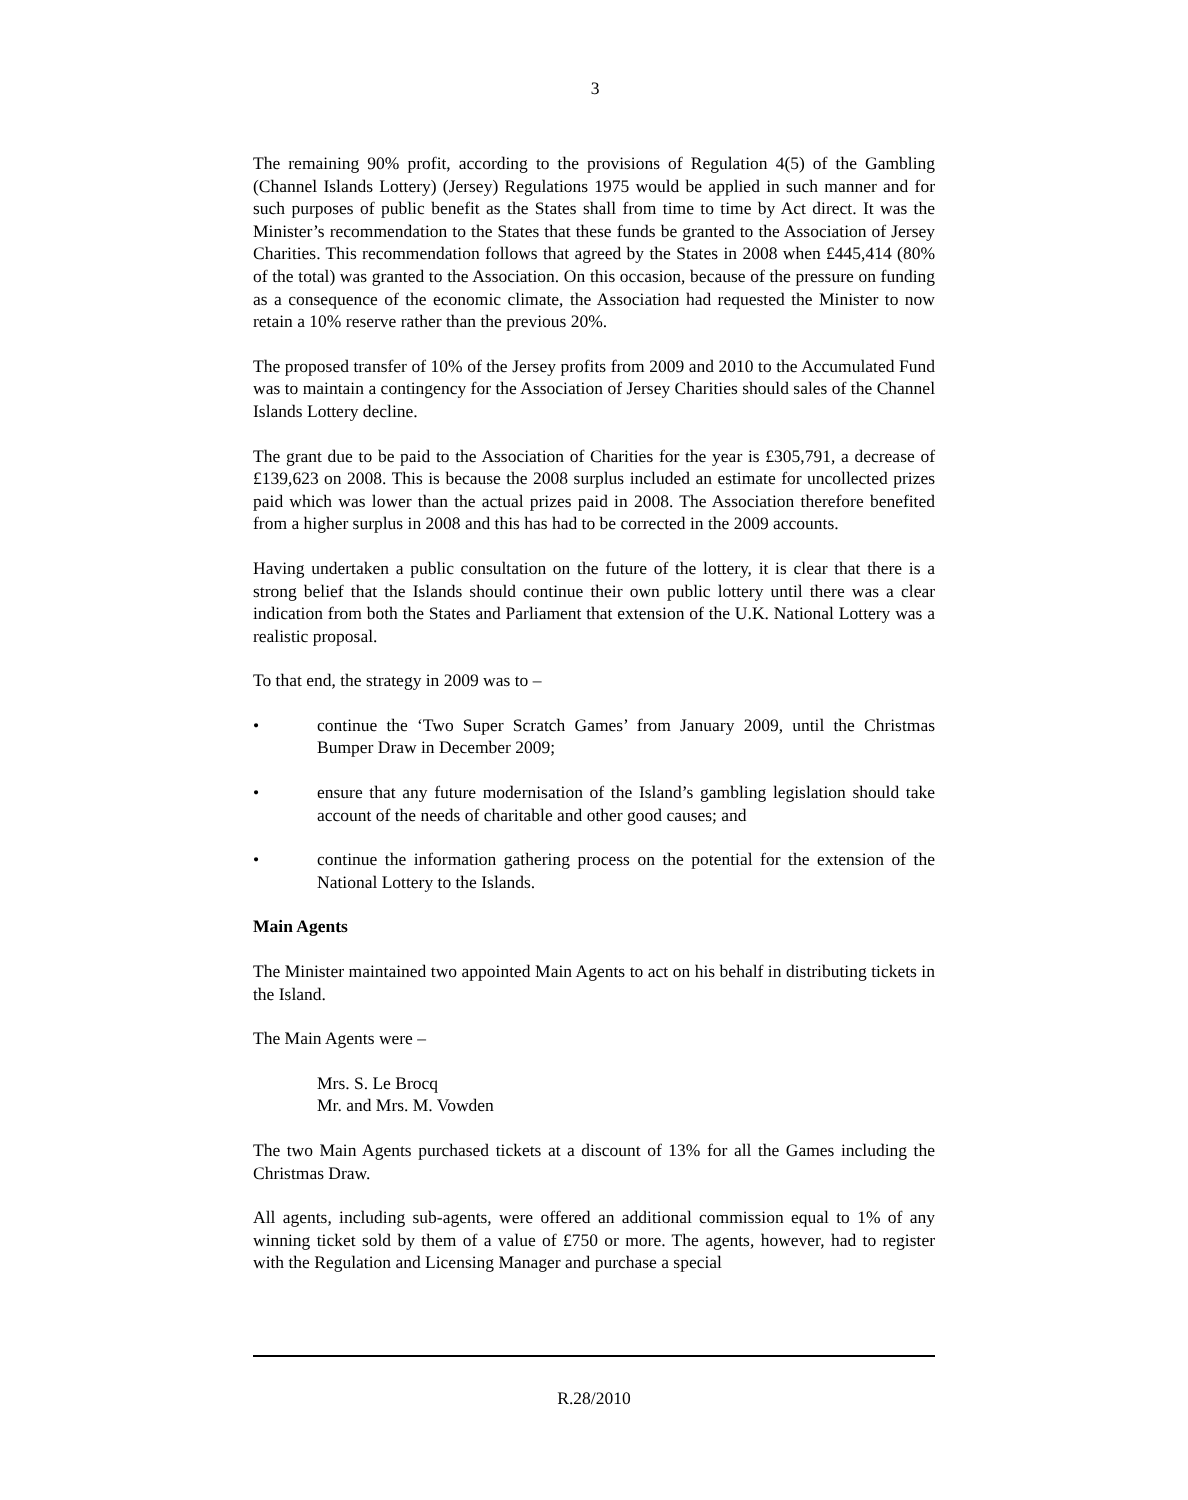3
The remaining 90% profit, according to the provisions of Regulation 4(5) of the Gambling (Channel Islands Lottery) (Jersey) Regulations 1975 would be applied in such manner and for such purposes of public benefit as the States shall from time to time by Act direct. It was the Minister’s recommendation to the States that these funds be granted to the Association of Jersey Charities. This recommendation follows that agreed by the States in 2008 when £445,414 (80% of the total) was granted to the Association. On this occasion, because of the pressure on funding as a consequence of the economic climate, the Association had requested the Minister to now retain a 10% reserve rather than the previous 20%.
The proposed transfer of 10% of the Jersey profits from 2009 and 2010 to the Accumulated Fund was to maintain a contingency for the Association of Jersey Charities should sales of the Channel Islands Lottery decline.
The grant due to be paid to the Association of Charities for the year is £305,791, a decrease of £139,623 on 2008. This is because the 2008 surplus included an estimate for uncollected prizes paid which was lower than the actual prizes paid in 2008. The Association therefore benefited from a higher surplus in 2008 and this has had to be corrected in the 2009 accounts.
Having undertaken a public consultation on the future of the lottery, it is clear that there is a strong belief that the Islands should continue their own public lottery until there was a clear indication from both the States and Parliament that extension of the U.K. National Lottery was a realistic proposal.
To that end, the strategy in 2009 was to –
• continue the ‘Two Super Scratch Games’ from January 2009, until the Christmas Bumper Draw in December 2009;
• ensure that any future modernisation of the Island’s gambling legislation should take account of the needs of charitable and other good causes; and
• continue the information gathering process on the potential for the extension of the National Lottery to the Islands.
Main Agents
The Minister maintained two appointed Main Agents to act on his behalf in distributing tickets in the Island.
The Main Agents were –
Mrs. S. Le Brocq
Mr. and Mrs. M. Vowden
The two Main Agents purchased tickets at a discount of 13% for all the Games including the Christmas Draw.
All agents, including sub-agents, were offered an additional commission equal to 1% of any winning ticket sold by them of a value of £750 or more. The agents, however, had to register with the Regulation and Licensing Manager and purchase a special
R.28/2010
● ● ● ● ● ● ●
» INSTRUCTIONS FOR THE TASK
The answer must be an exact restatement of all the records, with no pictures included.

» TASK OUTPUT
3
The remaining 90% profit, according to the provisions of Regulation 4(5) of the Gambling (Channel Islands Lottery) (Jersey) Regulations 1975 would be applied in such manner and for such purposes of public benefit as the States shall from time to time by Act direct. It was the Minister’s recommendation to the States that these funds be granted to the Association of Jersey Charities. This recommendation follows that agreed by the States in 2008 when £445,414 (80% of the total) was granted to the Association. On this occasion, because of the pressure on funding as a consequence of the economic climate, the Association had requested the Minister to now retain a 10% reserve rather than the previous 20%.
The proposed transfer of 10% of the Jersey profits from 2009 and 2010 to the Accumulated Fund was to maintain a contingency for the Association of Jersey Charities should sales of the Channel Islands Lottery decline.
The grant due to be paid to the Association of Charities for the year is £305,791, a decrease of £139,623 on 2008. This is because the 2008 surplus included an estimate for uncollected prizes paid which was lower than the actual prizes paid in 2008. The Association therefore benefited from a higher surplus in 2008 and this has had to be corrected in the 2009 accounts.
Having undertaken a public consultation on the future of the lottery, it is clear that there is a strong belief that the Islands should continue their own public lottery until there was a clear indication from both the States and Parliament that extension of the U.K. National Lottery was a realistic proposal.
To that end, the strategy in 2009 was to –
• continue the ‘Two Super Scratch Games’ from January 2009, until the Christmas Bumper Draw in December 2009;
• ensure that any future modernisation of the Island’s gambling legislation should take account of the needs of charitable and other good causes; and
• continue the information gathering process on the potential for the extension of the National Lottery to the Islands.
Main Agents
The Minister maintained two appointed Main Agents to act on his behalf in distributing tickets in the Island.
The Main Agents were –
Mrs. S. Le Brocq
Mr. and Mrs. M. Vowden
The two Main Agents purchased tickets at a discount of 13% for all the Games including the Christmas Draw.
All agents, including sub-agents, were offered an additional commission equal to 1% of any winning ticket sold by them of a value of £750 or more. The agents, however, had to register with the Regulation and Licensing Manager and purchase a special
R.28/2010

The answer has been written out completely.